Il volume contiene la trasposizione teatrale della novella palazzeschiana Il Re Bello realizzata da Siro Ferrone per gli ottanta anni dell'Ateneo fiorentino.
Nel fantastico Regno di Birònia, il Re Ludovico XII agogna un figlio maschio, come erede al trono; ma la moglie, la Regina Sofia Clementina, mette al mondo, una dopo l'altra, undici femmine, tanto da ridursi esausta e spossata. Ludovico XII non si dà per vinto e ritenta la prova con la consorte quasi agonizzante: femmina anche al dodicesimo parto! Dopo di che la Regina defunge. Ma per iniziativa dell'astuto Maresciallo del Regno, si cela il sesso della dodicesima figlia e ufficialmente si dà notizia che è nato l'erede maschio tanto a lungo desiderato: Ludovico XIII di Birònia. Il quale, bellissimo (il “Re bello”), cresce nell'ammirazione estasiata di tutti i sudditi. La situazione - morto il vecchio Re - precipita quando si deve dare moglie a Ludovico XIII ormai ventenne. Nella fatidica prima notte dopo le nozze, il “Re bello” si rivela non Re ma Regina e invita l'incredula consorte a darsi pace con le gagliarde Guardie reali. La consorte resta muta, esterrefatta, senza iniziativa. Ci pensa però Ludovico XIII a soddisfarsi con le Guardie reali, finché resta incinta (si mostra in pubblico sempre avvolto in un ampio mantello bianco) e dà alla luce, con parto gemellare, due maschi. Provvede, ancora una volta, il sagace Maresciallo a sbrogliare la matassa e comunica a gran voce al popolo, sorpreso ma felice, la nascita di due eredi al trono, sì da inaugurare il Regno dei Gemelli, entrambi destinati a governare con equilibrio e giustizia. Ludovico XIII viene dichiarato creatura fuori del sesso e, dopo il parto miracoloso, scompare per sempre, certamente - secondo la vox populi - asceso al cielo. Si sa però che - dileguatosi Ludovico XIII - nelle più lontane corti d'Europa fa parlare di sé una certa contessa Marina Del Pioppo, d'ignoti natali ma bellissima e di modi aristocratici, che ama tenere vita simpaticamente libera e «un poco licenziosa», dicono i soliti maligni.

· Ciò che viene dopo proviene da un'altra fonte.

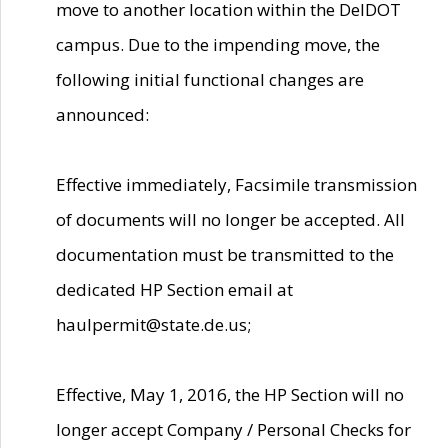
move to another location within the DelDOT
campus. Due to the impending move, the
following initial functional changes are
announced:
Effective immediately, Facsimile transmission
of documents will no longer be accepted. All
documentation must be transmitted to the
dedicated HP Section email at
haulpermit@state.de.us;
Effective, May 1, 2016, the HP Section will no
longer accept Company / Personal Checks for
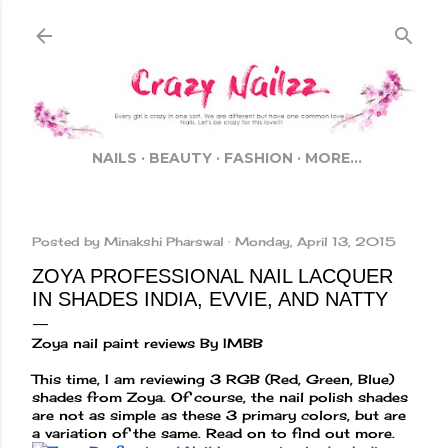
Skip to main content
NAILS
BEAUTY
FASHION
MORE…
Posted by
Minakshi Pharswal
Monday, April 13, 2015
ZOYA PROFESSIONAL NAIL LACQUER
IN SHADES INDIA, EVVIE, AND NATTY
Zoya nail paint reviews By IMBB
This time, I am reviewing 3 RGB (Red, Green, Blue)
shades from Zoya. Of course, the nail polish shades
are not as simple as these 3 primary colors, but are
a variation of the same. Read on to find out more.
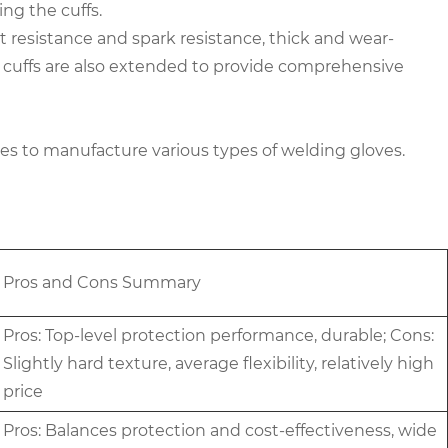
ng the cuffs.
 resistance and spark resistance, thick and wear-
The cuffs are also extended to provide comprehensive
nes to manufacture various types of welding gloves.
Pros and Cons Summary
Pros: Top-level protection performance, durable; Cons:
Slightly hard texture, average flexibility, relatively high
price
Pros: Balances protection and cost-effectiveness, wide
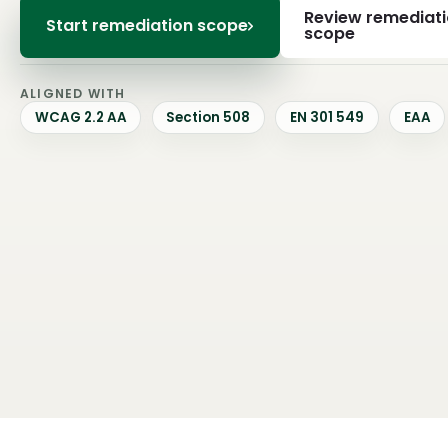
Review remediat
Start remediation scope
scope
ALIGNED WITH
WCAG 2.2 AA
Section 508
EN 301 549
EAA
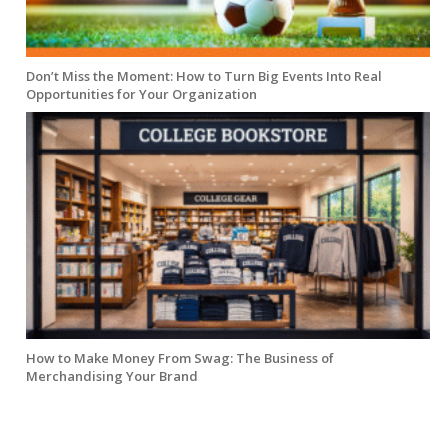
Don’t Miss the Moment: How to Turn Big Events Into Real
Opportunities for Your Organization
How to Make Money From Swag: The Business of
Merchandising Your Brand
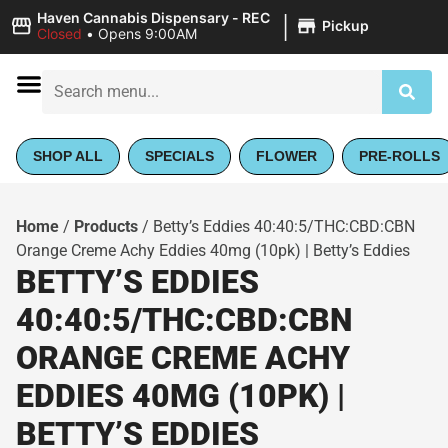
|
Haven Cannabis Dispensary - REC
Pickup
Closed
•
Opens 9:00AM
SHOP ALL
SPECIALS
FLOWER
PRE-ROLLS
Home
/
Products
/
Betty’s Eddies 40:40:5/THC:CBD:CBN
Orange Creme Achy Eddies 40mg (10pk) | Betty’s Eddies
BETTY’S EDDIES
40:40:5/THC:CBD:CBN
ORANGE CREME ACHY
EDDIES 40MG (10PK) |
BETTY’S EDDIES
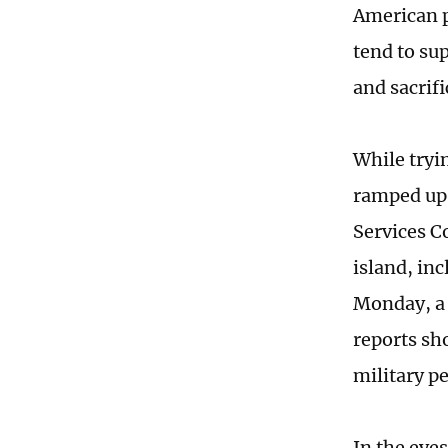
American p
tend to su
and sacrifi
While tryin
ramped up 
Services C
island, in
Monday, a 
reports sh
military p
In the eye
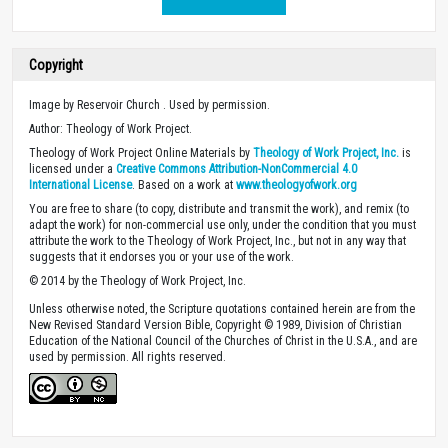
Copyright
Image by Reservoir Church . Used by permission.
Author: Theology of Work Project.
Theology of Work Project Online Materials by
Theology of Work Project, Inc.
is
licensed under a
Creative Commons Attribution-NonCommercial 4.0
International License
. Based on a work at
www.theologyofwork.org
You are free to share (to copy, distribute and transmit the work), and remix (to
adapt the work) for non-commercial use only, under the condition that you must
attribute the work to the Theology of Work Project, Inc., but not in any way that
suggests that it endorses you or your use of the work.
© 2014 by the Theology of Work Project, Inc.
Unless otherwise noted, the Scripture quotations contained herein are from the
New Revised Standard Version Bible, Copyright © 1989, Division of Christian
Education of the National Council of the Churches of Christ in the U.S.A., and are
used by permission. All rights reserved.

Il racconto, che s'iscrive nel clima fantastico e favoloso del Codice di Perelà (1911), compendia, con ironica leggerezza, le componenti irridenti, funamboliche, trasgressive dell'opera palazzeschiana, soprattutto vive nella stagione sperimentale dell'avanguardia di primo Novecento.
Il volume, oltre al testo della trasposizione teatrale, contiene i contributi critici di Adele Dei, Rita Guerricchio, Simone Magherini e Gino Tellini.